NBFCs and fintechs can extend PL to new borrowers and those with an unenviable track record; but this easy credit has a relatively higher cost.
term of the loan
The repayment term of a personal loan varies from 12 months to 60 months. As an exception, some banks are willing to extend the tenure beyond the five-year term to accommodate a large note facility.
amount of loan
Generally, you can avail any amount between INR 20,000 and INR 50 lakh as a personal loan. Some new age fintech lenders even give loans of INR 1,000. The principal amount that will be sanctioned entirely depends on the level and sustainability of income, credit rating, repayment history, existing liabilities, rate of credit utilization, dependence on credit for needs periodicity, the frequency of seeking credit facilities and the number of active credit accounts. including functional credit cards.

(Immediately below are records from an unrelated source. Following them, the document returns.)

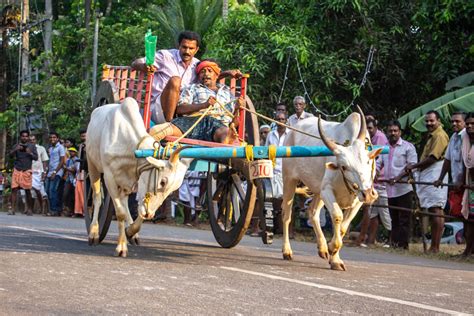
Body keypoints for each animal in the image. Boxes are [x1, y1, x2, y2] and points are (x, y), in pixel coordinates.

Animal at [86, 98, 190, 256]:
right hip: (92, 165)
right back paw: (93, 232)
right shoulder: (110, 177)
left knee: (123, 201)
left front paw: (130, 232)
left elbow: (137, 212)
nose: (150, 214)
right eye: (162, 182)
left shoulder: (135, 180)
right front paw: (121, 247)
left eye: (173, 190)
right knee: (97, 197)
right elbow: (120, 212)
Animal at [282, 108, 382, 270]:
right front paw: (332, 249)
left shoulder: (358, 199)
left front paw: (334, 258)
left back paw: (322, 248)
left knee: (312, 212)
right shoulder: (327, 191)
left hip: (317, 190)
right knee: (286, 215)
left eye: (368, 161)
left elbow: (342, 228)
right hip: (289, 179)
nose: (369, 194)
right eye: (344, 167)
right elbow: (337, 216)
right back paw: (287, 251)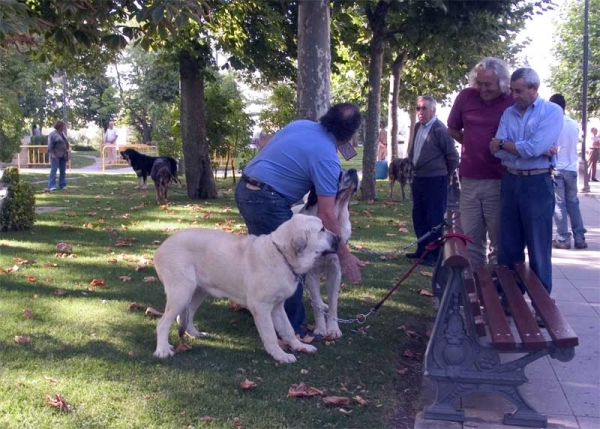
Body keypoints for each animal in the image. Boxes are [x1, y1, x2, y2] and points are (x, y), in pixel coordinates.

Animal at [152, 213, 340, 362]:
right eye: (322, 229)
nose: (338, 238)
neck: (282, 255)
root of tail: (160, 249)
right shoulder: (261, 307)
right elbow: (271, 334)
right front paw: (280, 355)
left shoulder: (277, 306)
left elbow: (287, 329)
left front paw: (300, 346)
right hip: (182, 292)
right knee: (163, 323)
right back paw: (162, 350)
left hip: (198, 291)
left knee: (186, 315)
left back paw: (195, 333)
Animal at [292, 167, 358, 338]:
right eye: (338, 173)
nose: (353, 170)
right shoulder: (312, 273)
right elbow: (315, 304)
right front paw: (321, 329)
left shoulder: (335, 271)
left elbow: (333, 302)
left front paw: (333, 329)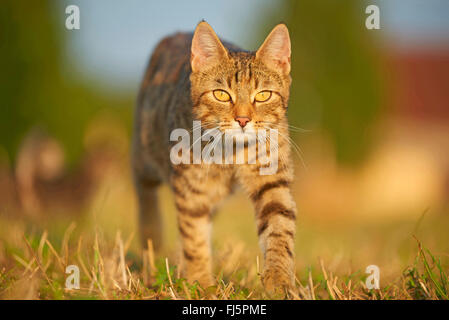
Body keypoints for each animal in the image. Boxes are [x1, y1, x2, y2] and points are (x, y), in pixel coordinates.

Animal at [131, 21, 296, 294]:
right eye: (221, 94)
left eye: (263, 95)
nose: (243, 119)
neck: (231, 152)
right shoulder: (191, 186)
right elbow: (194, 237)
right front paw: (200, 283)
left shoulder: (271, 178)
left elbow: (279, 227)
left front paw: (280, 280)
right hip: (145, 152)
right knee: (144, 193)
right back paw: (152, 246)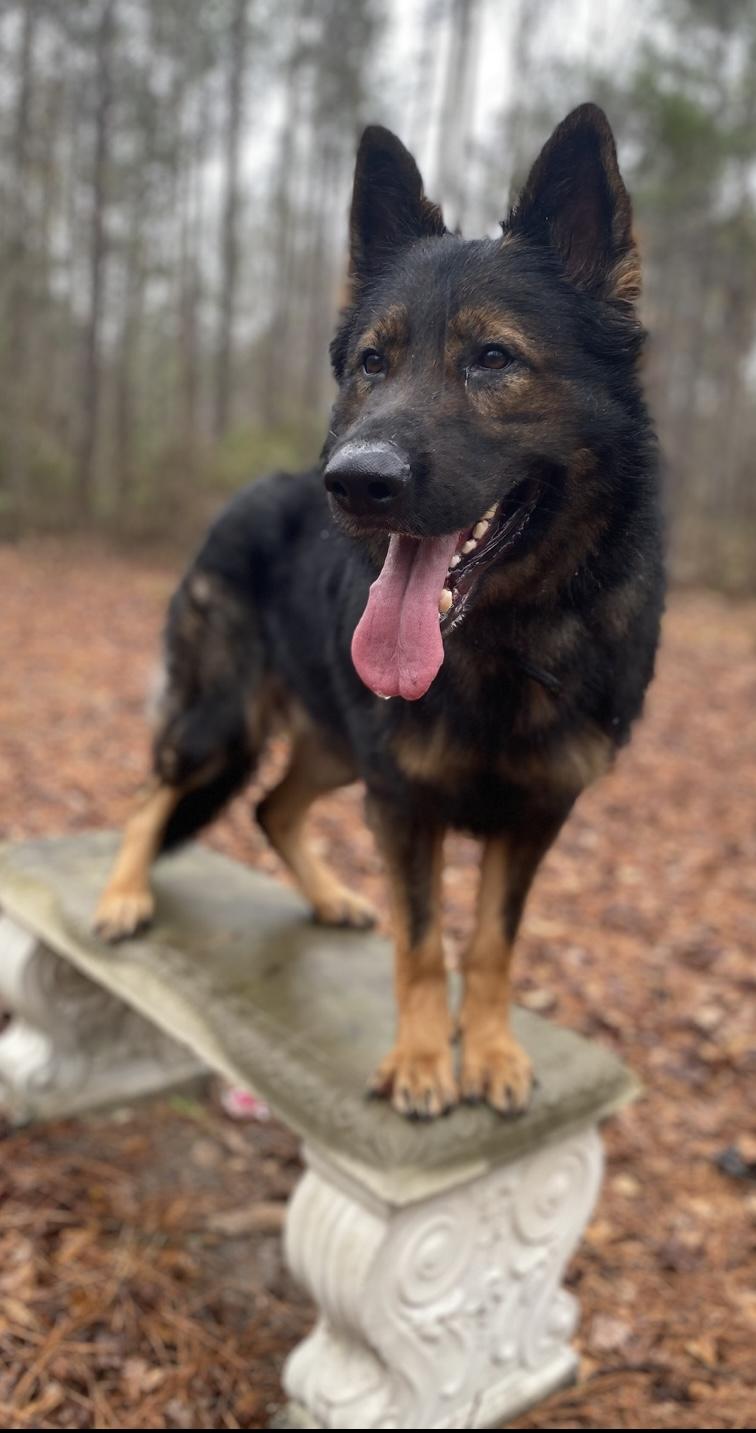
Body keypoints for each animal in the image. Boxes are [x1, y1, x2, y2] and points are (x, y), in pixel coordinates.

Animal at [94, 104, 664, 1120]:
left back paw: (328, 897)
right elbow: (422, 941)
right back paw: (124, 895)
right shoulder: (404, 804)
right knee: (152, 793)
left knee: (272, 808)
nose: (355, 483)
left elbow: (491, 942)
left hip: (331, 744)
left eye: (493, 358)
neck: (501, 647)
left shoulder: (536, 815)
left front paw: (489, 1050)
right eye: (372, 362)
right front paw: (425, 1059)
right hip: (221, 719)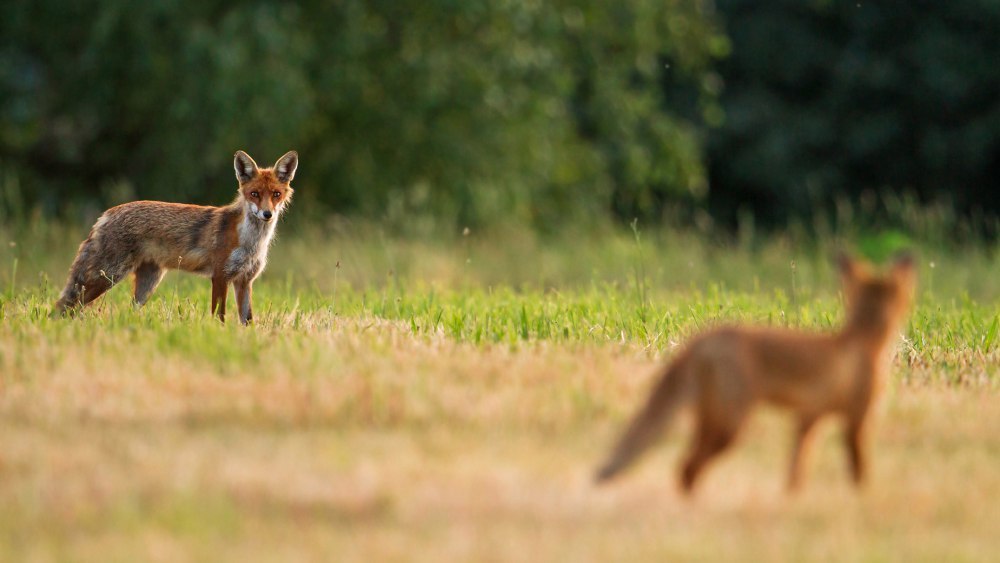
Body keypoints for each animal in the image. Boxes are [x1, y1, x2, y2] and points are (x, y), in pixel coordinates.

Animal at [54, 151, 296, 326]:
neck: (251, 242)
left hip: (147, 284)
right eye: (254, 194)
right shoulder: (220, 276)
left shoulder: (245, 281)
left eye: (276, 194)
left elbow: (248, 320)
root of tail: (106, 214)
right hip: (107, 277)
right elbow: (219, 316)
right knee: (67, 306)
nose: (267, 214)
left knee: (124, 310)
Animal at [592, 253, 916, 496]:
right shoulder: (854, 419)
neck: (859, 342)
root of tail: (704, 339)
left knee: (686, 466)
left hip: (712, 418)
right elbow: (858, 472)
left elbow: (797, 469)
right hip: (731, 425)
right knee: (687, 468)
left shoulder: (808, 418)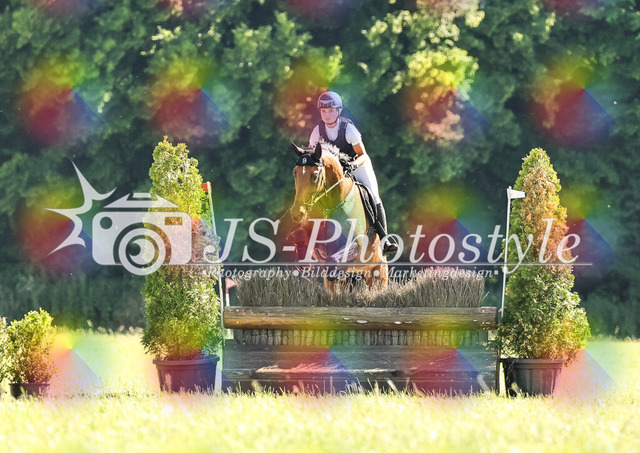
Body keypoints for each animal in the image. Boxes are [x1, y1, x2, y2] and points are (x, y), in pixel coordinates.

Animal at [289, 141, 389, 291]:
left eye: (315, 175)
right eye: (295, 173)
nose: (297, 213)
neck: (331, 205)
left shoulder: (357, 244)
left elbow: (336, 257)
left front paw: (334, 269)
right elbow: (300, 236)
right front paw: (303, 262)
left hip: (379, 274)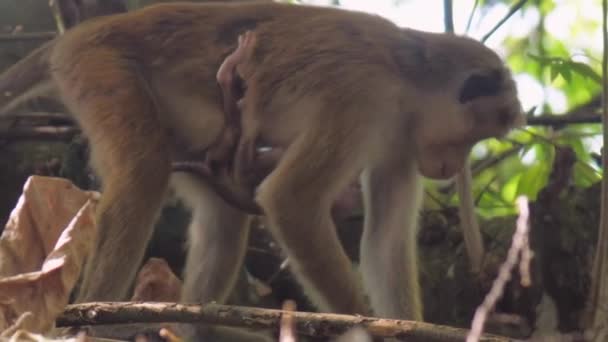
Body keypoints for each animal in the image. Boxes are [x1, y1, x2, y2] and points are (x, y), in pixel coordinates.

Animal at [0, 2, 524, 340]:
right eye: (472, 136)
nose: (452, 166)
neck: (409, 78)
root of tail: (74, 37)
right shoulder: (360, 95)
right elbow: (291, 199)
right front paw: (362, 327)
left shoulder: (399, 144)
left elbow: (383, 246)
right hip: (101, 68)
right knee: (144, 172)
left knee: (222, 219)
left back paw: (184, 328)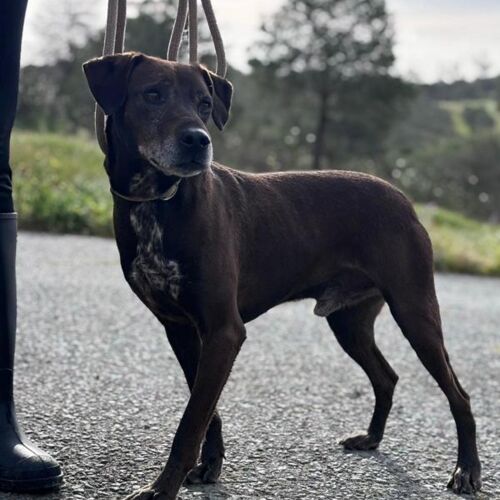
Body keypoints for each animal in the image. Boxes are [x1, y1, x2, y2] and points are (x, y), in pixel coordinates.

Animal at [83, 52, 481, 500]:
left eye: (204, 104)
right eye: (152, 95)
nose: (199, 141)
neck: (159, 202)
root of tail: (403, 199)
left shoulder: (224, 330)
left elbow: (190, 422)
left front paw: (163, 488)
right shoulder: (181, 330)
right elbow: (206, 411)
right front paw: (209, 465)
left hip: (415, 312)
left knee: (459, 395)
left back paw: (467, 470)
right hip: (350, 323)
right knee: (386, 377)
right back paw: (372, 438)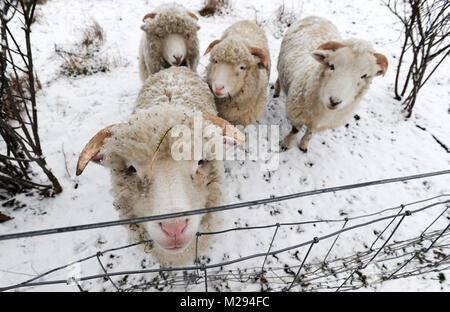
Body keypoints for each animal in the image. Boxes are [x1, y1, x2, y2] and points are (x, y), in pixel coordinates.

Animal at [276, 16, 388, 152]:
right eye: (331, 66)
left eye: (364, 75)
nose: (334, 101)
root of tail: (317, 17)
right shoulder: (297, 116)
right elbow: (294, 131)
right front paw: (287, 144)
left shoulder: (318, 123)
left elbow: (309, 133)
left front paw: (303, 145)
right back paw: (276, 91)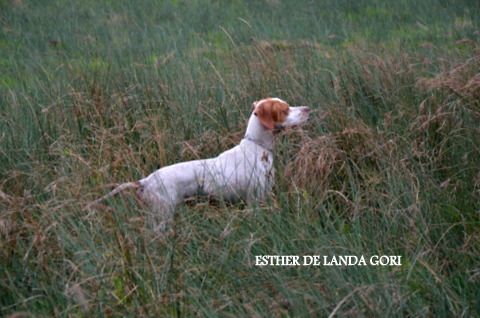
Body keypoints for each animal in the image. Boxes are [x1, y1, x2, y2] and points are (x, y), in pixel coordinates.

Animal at [87, 98, 312, 230]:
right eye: (285, 109)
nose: (307, 109)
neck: (256, 147)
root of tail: (146, 180)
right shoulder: (255, 199)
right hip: (162, 216)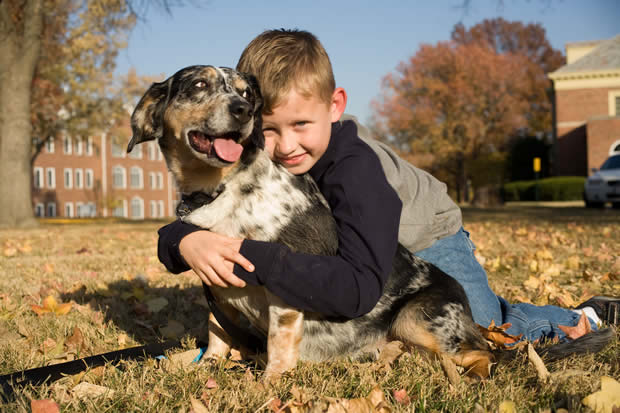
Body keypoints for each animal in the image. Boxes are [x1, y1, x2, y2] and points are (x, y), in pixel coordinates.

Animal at [127, 63, 616, 380]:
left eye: (246, 94)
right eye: (199, 84)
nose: (242, 111)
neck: (222, 187)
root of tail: (472, 317)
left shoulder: (286, 285)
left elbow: (278, 353)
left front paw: (266, 390)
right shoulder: (214, 289)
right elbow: (214, 339)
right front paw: (201, 368)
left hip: (417, 319)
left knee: (484, 356)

In addition to interest rates, financial institutions charge a processing fee which can be a fixed amount or a percentage of funds disbursed. In addition, there may be stamp duty charges, as well as penalties for non-repayment or potential failure to meet monthly equivalent installments (EMIs).
A significant percentage of personal loans are fully repaid before the end of the term. It is therefore relevant to confirm the cost of the partial/full prepayment of the loan.
Deadline for receipt of funds
Financial institutions have varied arrangements. With a greater push on digital inclusion, most lenders have created fully digital processes for personal loan applications and disbursements.
Aggressively entering the personal loan market, several lenders are gradually offering instant loans in which funds are credited to your account in less than 30 minutes. Where Instant Disbursement is not on the cards, funds will be received in 4-5 days outdoors.
Although most lenders require an end-use statement, personal loans can be used for the full range of expenses i.e. weddings, moving, renovations, medical emergencies, vacations or others.
Role of credit score
The credit score plays a vital role. Borrowers in the upper percentiles are welcomed by financial institutions and will always have access to the best deals and multiple options. On the other hand, there are only a handful of banks, NBFCs and Fintech companies that are open to extending new credit to subprime borrowers. and people with a faulty repayment history.
With the introduction of online processes, the whole journey of getting unsecured loans has become easier and faster. However, caution is advised lest this newly created borrowing facility drives consumers into a debt trap. In addition, financial institutions must also be careful in granting credit loans, as these loans could lead to higher default rates.
Digital banking, including online borrowing, is a rapidly changing landscape, so you can expect ever-increasing innovation and convenience in the process of obtaining a personal loan.